If that's the case, it could make sense that it belongs to a higher tier.
also, in a previous iteration of google's AI branding, meet had a feature that would create llm-generated meeting notes for you. i'm unsure if this still exists
https://www.theverge.com/2023/8/29/23849056/google-meet-ai-d...
I hate that I have to always manually tweak it through dev tools to make it usable.
How many 400k TC engineers and misguided product managers does it take to make that change? FFS
In products like Meet, JavaScript just acts as a glue language that sticks all these APIs together. All the heavy lifting is actually done by the browser, and modern browsers are some of the most efficient language runtimes humanity has ever built.
We use Meet a lot, and I'd never noticed that happening before and wondered if it was due to some setting.
In Discord, you can actually view your audio in reference to the threshold, which helps get that setting set appropriately for the hardware you have. No such luck for the "real" VC apps though.
I don't trust Google with barely anything these days anymore (except Gmail just because it has been so long, and Maps), but Google Meet is the one thing that I prefer Google's solution over anyone else's.
Meet is just so much better than Zoom, Teams, FaceTime, WhatsApp Video, etc.
I'm so glad they are tackling this specific issue. Pretty amazing feat if it works well.
So much better? Does Meet have instruments for whiteboarding or on-screen annotation?
Now fixing search, that would be truly mind blowing.
super cool tech, but was hard to convince my org to use it over Zoom/Meet
Meet has had echo cancellation from the start.

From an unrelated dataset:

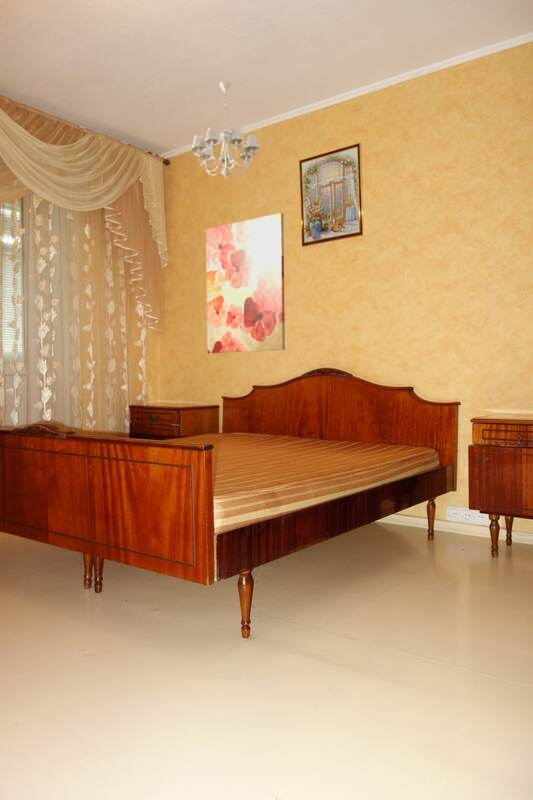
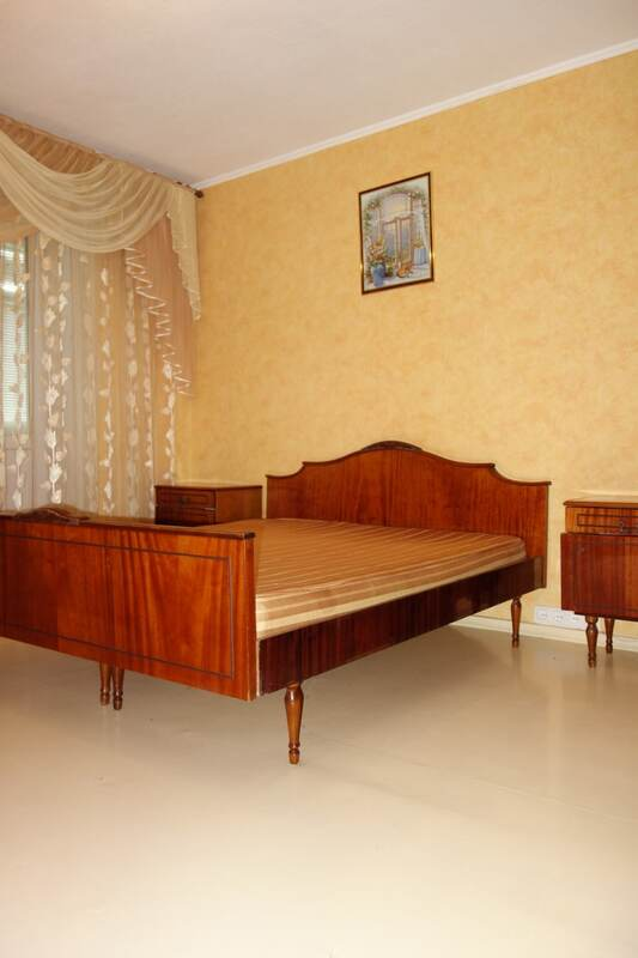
- chandelier [191,81,260,179]
- wall art [205,212,286,354]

This is multi-device adaptive audio merging, as the title says. Completely different, and far far more impressive.
Better to use Meet than Zoom if the Chinese are in your threat profile or a larger threat.
The functionality here seems interesting, but I assume only works well if everyone or almost everyone brings a laptop. It probably won't work well for those situations where only one or two people take their laptops to an in-person meeting.
So basically unaffordable for most organisations.
What does this mean?
I however think (emulated) stereo sound and low latency would do wonders. Sadly this feature here will only introduce latency.
Feedback cancellation for external speakers would also be amazing, so you can get rid of your headphones at home. Close up mic and noise gate works, but is fiddly (and no easy noise gate and compressor on linux...)
I remember using that tool in 2022 or so, multiple people in a room with this kind of audio sync / cancellation.